The present disclosure relates in general to semiconductor fabrication and, more particularly, to an apparatus and a method for controlling plasma etching of a workpiece.
In integrated circuit (IC) manufacturing technology, a photoresist layer is typically applied to a semiconductor wafer surface, followed by exposure of the resist through a mask. A post-exposure baking process and a developing process are then performed to form a patterned resist layer with openings. After verification that the resist is within fabrication specifications, the wafer is etched to remove portions of the wafer exposed through the openings. Following etching of the wafer, the resist layer is stripped.
Dry etching is one etching technique that is used to remove portions of the wafer exposed through the openings of the resist layer. One exemplary dry etching technique is known as plasma etching. Plasma etching is often a preferred etching technique as it is generally faster, more selective, and less prone to radiation than other etching techniques. Plasma etching is also an isotropic etching technique and can be generally characterized by the following steps: 1) generation of reactive species from a relatively inert molecular gas; 2) diffusion of the reactive species to the surface of the wafer or other workpiece; 3) adsorption of the species on the surface of the wafer; 4) chemical reaction between the reactive species and the wafer surface yielding a volatile byproduct; 5) desorption of the byproduct; and 6) removal of the desorbed species. In short, a plasma (defined as a partially ionized gas composed of ions, electrons, and neutral species) is transported to and reacts with a surface of a wafer or other target. That reaction creates a byproduct that is removed thereby yielding an etched surface of the wafer. Plasma etching is often used for fine-line pattern definition, selective processing over topography, planarization, and resist stripping.

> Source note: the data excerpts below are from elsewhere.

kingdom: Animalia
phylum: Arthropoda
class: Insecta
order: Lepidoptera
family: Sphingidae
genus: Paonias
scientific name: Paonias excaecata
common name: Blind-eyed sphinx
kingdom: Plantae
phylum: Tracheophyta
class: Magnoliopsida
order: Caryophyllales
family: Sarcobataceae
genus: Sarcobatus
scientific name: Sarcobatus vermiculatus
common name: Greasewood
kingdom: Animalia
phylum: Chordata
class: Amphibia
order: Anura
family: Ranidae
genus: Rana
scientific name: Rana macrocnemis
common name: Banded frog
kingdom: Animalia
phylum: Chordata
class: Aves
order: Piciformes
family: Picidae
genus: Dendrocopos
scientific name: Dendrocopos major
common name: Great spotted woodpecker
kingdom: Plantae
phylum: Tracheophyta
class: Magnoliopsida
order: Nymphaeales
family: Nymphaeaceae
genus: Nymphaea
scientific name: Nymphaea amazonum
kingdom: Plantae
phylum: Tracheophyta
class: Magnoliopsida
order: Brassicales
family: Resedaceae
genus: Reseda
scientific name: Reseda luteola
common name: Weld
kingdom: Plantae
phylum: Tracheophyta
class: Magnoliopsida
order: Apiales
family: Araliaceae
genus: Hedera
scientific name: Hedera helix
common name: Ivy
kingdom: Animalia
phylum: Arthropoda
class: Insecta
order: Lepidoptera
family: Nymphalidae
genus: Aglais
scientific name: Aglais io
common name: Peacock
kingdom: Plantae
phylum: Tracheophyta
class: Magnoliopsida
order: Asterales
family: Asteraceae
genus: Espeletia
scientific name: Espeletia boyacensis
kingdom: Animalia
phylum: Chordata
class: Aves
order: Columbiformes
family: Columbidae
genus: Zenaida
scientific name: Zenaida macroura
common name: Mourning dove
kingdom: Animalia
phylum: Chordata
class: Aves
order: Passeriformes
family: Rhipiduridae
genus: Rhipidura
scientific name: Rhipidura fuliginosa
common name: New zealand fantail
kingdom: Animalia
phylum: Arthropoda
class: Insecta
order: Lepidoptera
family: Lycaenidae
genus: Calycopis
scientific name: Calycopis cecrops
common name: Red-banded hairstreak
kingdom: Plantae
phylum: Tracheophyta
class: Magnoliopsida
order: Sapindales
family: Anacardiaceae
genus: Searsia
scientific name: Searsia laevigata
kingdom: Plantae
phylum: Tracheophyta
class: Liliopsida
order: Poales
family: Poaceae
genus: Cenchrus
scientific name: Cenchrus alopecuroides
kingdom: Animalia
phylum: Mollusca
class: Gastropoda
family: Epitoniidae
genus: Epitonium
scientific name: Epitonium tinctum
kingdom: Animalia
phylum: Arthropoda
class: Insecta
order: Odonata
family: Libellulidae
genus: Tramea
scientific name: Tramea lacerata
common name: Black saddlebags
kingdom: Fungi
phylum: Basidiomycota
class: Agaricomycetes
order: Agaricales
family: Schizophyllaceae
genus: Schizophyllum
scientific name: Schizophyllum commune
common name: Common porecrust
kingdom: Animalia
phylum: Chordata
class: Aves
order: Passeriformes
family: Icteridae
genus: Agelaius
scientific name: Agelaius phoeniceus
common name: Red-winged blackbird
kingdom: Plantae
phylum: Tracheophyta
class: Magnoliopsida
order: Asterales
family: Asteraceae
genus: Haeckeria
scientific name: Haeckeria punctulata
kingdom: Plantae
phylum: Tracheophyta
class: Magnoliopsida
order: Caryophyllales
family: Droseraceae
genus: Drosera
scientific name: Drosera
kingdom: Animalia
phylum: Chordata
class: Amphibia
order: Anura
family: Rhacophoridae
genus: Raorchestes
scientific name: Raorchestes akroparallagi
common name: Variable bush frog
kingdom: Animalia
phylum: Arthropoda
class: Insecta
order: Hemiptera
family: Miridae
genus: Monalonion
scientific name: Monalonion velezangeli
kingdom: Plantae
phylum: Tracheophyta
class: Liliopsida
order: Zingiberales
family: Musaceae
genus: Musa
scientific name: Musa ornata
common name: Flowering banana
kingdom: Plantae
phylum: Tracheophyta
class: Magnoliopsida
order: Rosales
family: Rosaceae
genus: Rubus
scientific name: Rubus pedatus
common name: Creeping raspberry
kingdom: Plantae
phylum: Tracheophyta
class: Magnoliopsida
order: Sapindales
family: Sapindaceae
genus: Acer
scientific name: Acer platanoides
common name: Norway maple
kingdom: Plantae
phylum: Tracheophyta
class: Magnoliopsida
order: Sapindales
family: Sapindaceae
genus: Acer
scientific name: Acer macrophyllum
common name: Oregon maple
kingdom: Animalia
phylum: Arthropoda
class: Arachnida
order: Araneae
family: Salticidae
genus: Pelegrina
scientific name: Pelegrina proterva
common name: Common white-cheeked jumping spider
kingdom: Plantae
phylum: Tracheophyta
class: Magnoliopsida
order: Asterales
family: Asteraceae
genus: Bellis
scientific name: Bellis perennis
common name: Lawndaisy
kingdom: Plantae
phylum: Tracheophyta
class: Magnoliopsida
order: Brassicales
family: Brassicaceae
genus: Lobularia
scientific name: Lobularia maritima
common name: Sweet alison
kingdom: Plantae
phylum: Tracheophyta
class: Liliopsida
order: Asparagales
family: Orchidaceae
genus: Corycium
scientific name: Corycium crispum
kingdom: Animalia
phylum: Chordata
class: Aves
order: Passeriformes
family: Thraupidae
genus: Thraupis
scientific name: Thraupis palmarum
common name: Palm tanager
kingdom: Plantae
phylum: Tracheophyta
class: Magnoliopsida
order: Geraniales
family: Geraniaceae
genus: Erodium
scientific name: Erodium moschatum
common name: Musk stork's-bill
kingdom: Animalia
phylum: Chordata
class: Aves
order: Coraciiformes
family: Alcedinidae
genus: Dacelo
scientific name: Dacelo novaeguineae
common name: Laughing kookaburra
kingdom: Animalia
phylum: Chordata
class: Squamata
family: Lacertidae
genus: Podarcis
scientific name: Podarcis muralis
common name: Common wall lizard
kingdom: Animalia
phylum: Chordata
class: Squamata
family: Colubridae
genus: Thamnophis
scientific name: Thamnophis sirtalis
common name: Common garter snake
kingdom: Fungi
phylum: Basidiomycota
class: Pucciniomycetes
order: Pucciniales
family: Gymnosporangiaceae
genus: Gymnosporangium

One manner of controlling the plasma etch process is through plasma flow distribution. For example, in conventional plasma etching chambers, a single sieve filter is positioned between the plasma source and the wafer to be plasma etched. The sieve filter generally has uniformly shaped and sized openings spaced from one another. Plasma is distributed uniformly across the surface of the wafer. Some plasma filters have been designed with non-uniformity in the size, shape, and density of the openings to non-uniformly control the distribution of the plasma. In this regard, different filters can be used to effectuate different etching profiles. For example, for radial global critical dimension uniformity (GCDU) error compensation, the sieve filter is constructed to have openings spaced radially about a larger central opening. For side-side GCDU error compensation, a sieve filter with a central opening sized to match all but one of a series of radially spaced openings will be used. The one radially spaced opening has a larger diameter than the other sieve filter openings.
Because conventional sieve filters are relatively easy to manufacture, sieve filters with different opening configurations (size, shape, and density) have been made to account for various plasma etching applications. Notwithstanding the numerous advantages of these filters; however, there is still a need to improve the flexibility of plasma flow control. That is, with conventional sieve filters, a trial-and-error approach is often required to determine the most appropriate opening configuration. Moreover, because the openings are of fixed size, if a change in plasma flow distribution is desired during a particular recipe, the sieve filter must be replaced.
Although the existing technologies have been generally adequate for their intended purposes, they have not been satisfactory in all respects.